Posted by Nydia Streets of Streets Law in Florida Child Support

A parent who voluntarily quits a job may be faced with imputation of income in a Florida child support case. Imputation means a court treats a parent as if he or she were making a certain level of income even if that parent is earning less. It is seemingly meant to encourage parents to maintain their historic earning levels so that children receive the full amount of support to which they are entitled. Imputation was an issue in the case Gillespie v. Minning, 2D20-3430 (Fla. 2d DCA November 3, 2021).

The parties were divorced by final judgment in June 2018. At the time, the former wife was earning $78,000 per year as a teacher at a private school. Approximately three months after the final judgment was entered, the former wife filed a petition for relocation to Missouri. In May 2019, she moved to Missouri and obtained a full-time teaching position earning $57,600 per year. Her petition for relocation was eventually denied. The former wife then filed a petition for modification of time-sharing to account for the fact that she was in Missouri. She did not request child support. The former husband countered with a petition to establish child support and for majority time-sharing.

The parties eventually settled the time-sharing issues but left child support to be decided by the court. At a hearing on the petition, the court stated it had the authority to impute the former wife to her prior income of $78,000 per year because she voluntarily left her previous employment. The former wife objected, stating it was the former husband’s burden to request and show that imputation was appropriate. The trial court disagreed and imputed $78,000 to the former wife for purposes of calculating child support. The former wife appealed.

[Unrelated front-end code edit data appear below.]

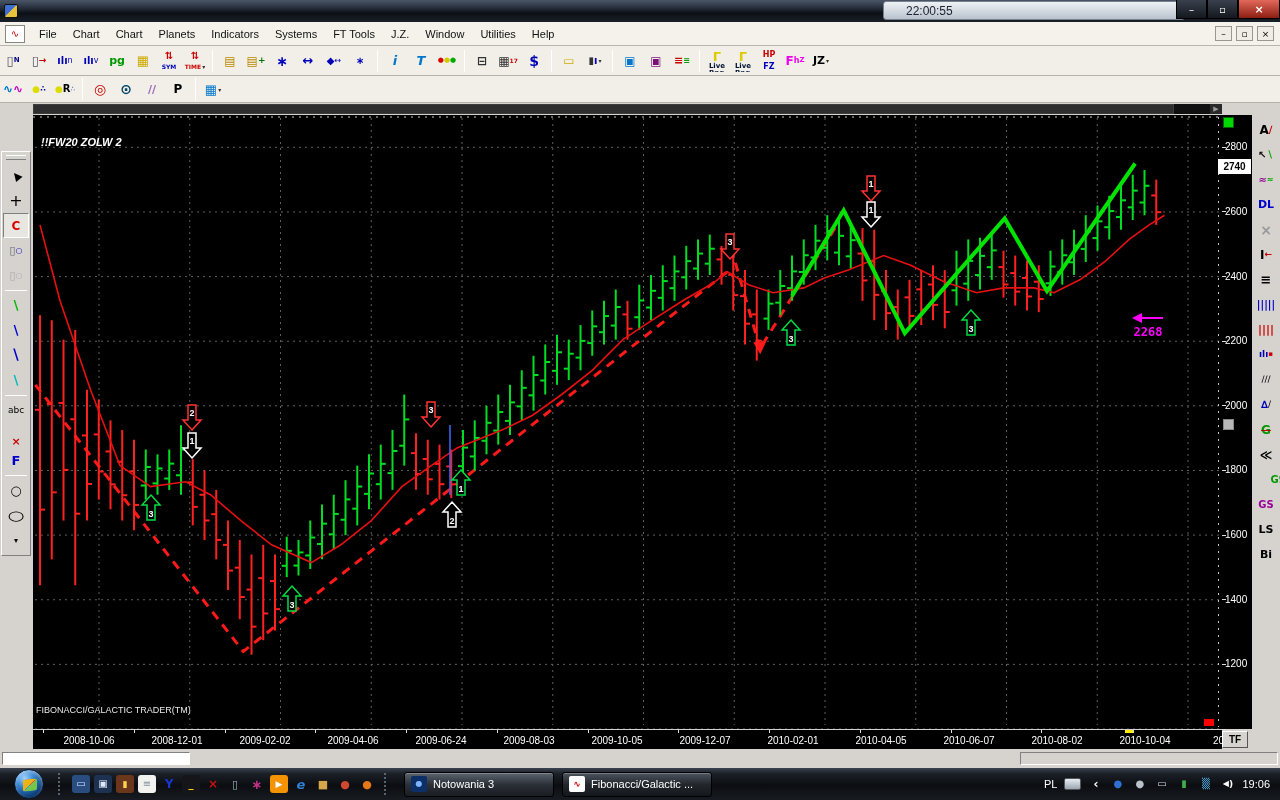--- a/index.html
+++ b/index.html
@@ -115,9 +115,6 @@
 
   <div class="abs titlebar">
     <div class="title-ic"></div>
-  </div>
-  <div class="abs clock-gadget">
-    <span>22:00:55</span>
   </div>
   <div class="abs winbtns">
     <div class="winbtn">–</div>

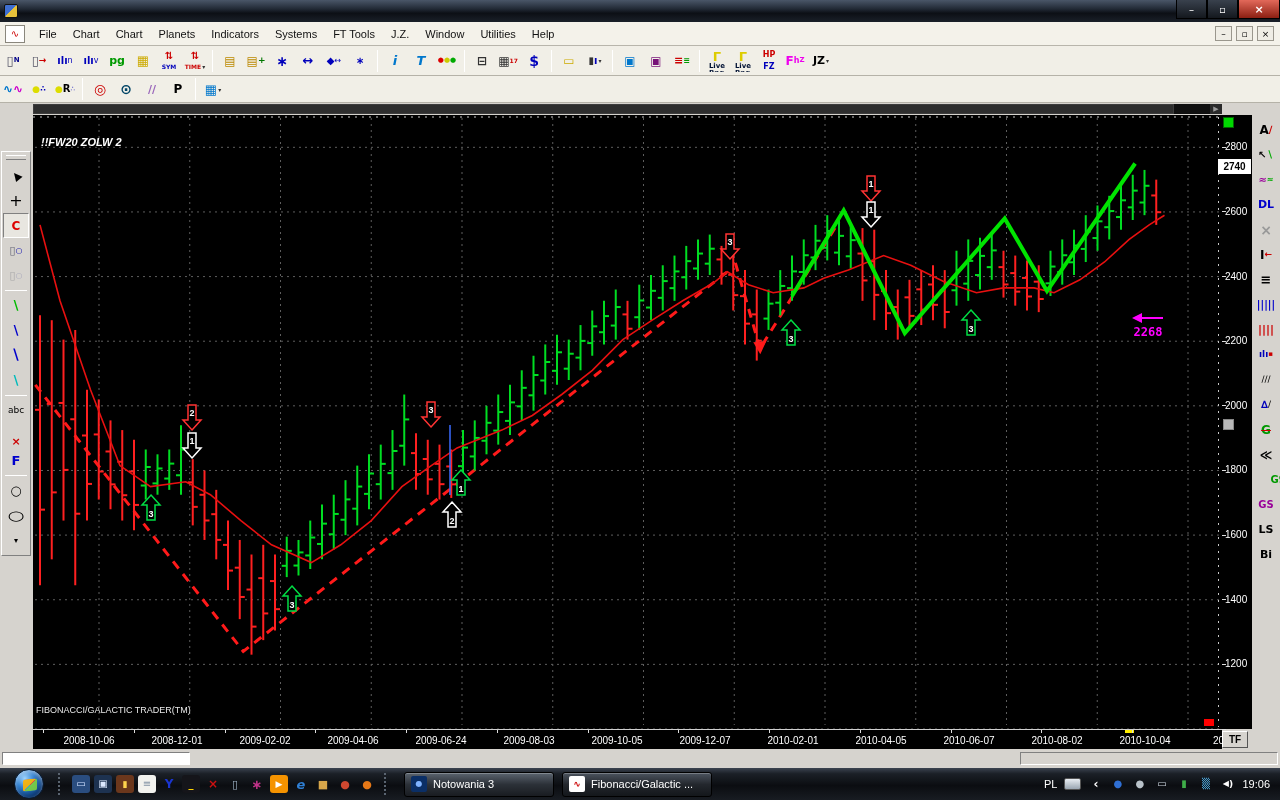--- a/index.html
+++ b/index.html
@@ -67,7 +67,7 @@
   .vthumb { left:1223px; top:419px; width:11px; height:11px; background:#b8b8b8; border:1px solid #888; }
   .date-strip { left:33px; top:729px; width:1189px; height:20px; background:#000; border-top:1px solid #cfcfcf; overflow:hidden; }
   .dtick { position:absolute; top:0; width:1px; height:3px; background:#ddd; }
-  .dlabel { position:absolute; top:5px; width:72px; text-align:center; font-size:10px; color:#fff; white-space:nowrap; }
+  .dlabel { position:absolute; top:5px; width:72px; text-align:center; font-size:10px; color:#fff; white-space:nowrap;font-family:Liberation Mono, monospace; }
   .ydash { position:absolute; top:0; left:1092px; width:9px; height:3px; background:#ffee00; }
   .tf-btn { left:1222px; top:731px; width:26px; height:17px; background:#d6d3ce; color:#000;
     border:1px solid #fff; border-right-color:#555; border-bottom-color:#555;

The appellate court reversed the imputation. The court noted there is a two step process in imputing income to an unemployed or underemployed parent: “(1) the determination of whether the parent's underemployment was voluntary, and (2) if so, the calculation of imputed income.” Since the former wife conceded she voluntarily left her employment position, the appellate court analyzed the second step and concluded the trial court did not apply this step appropriately. The appellate court held “While a spouse's work history is important and should be considered when determining an amount to impute, because the Former Wife relocated from Florida to Missouri the relevant job market was Fairgrove, Missouri, and the trial court's inquiry should have focused on that community. [. . .] We conclude that there was no competent substantial evidence to support the trial court's imputation of the $78,000 annual salary to the Former Wife. It was required to make statutory findings in compliance with section 61.30(2)(b) and to place the burden on the Former Husband to prove that the Former Wife could earn $78,000 in Fairgrove, Missouri. However, the trial court did not require the Former Husband to produce any evidence other than his bare assertion that she used to make that salary in Florida more than a year prior to the hearing. The trial court had no legal basis to rely solely upon a passing mention of the Former Wife's salary in the June 2019 order denying the Former Wife's petition for relocation.”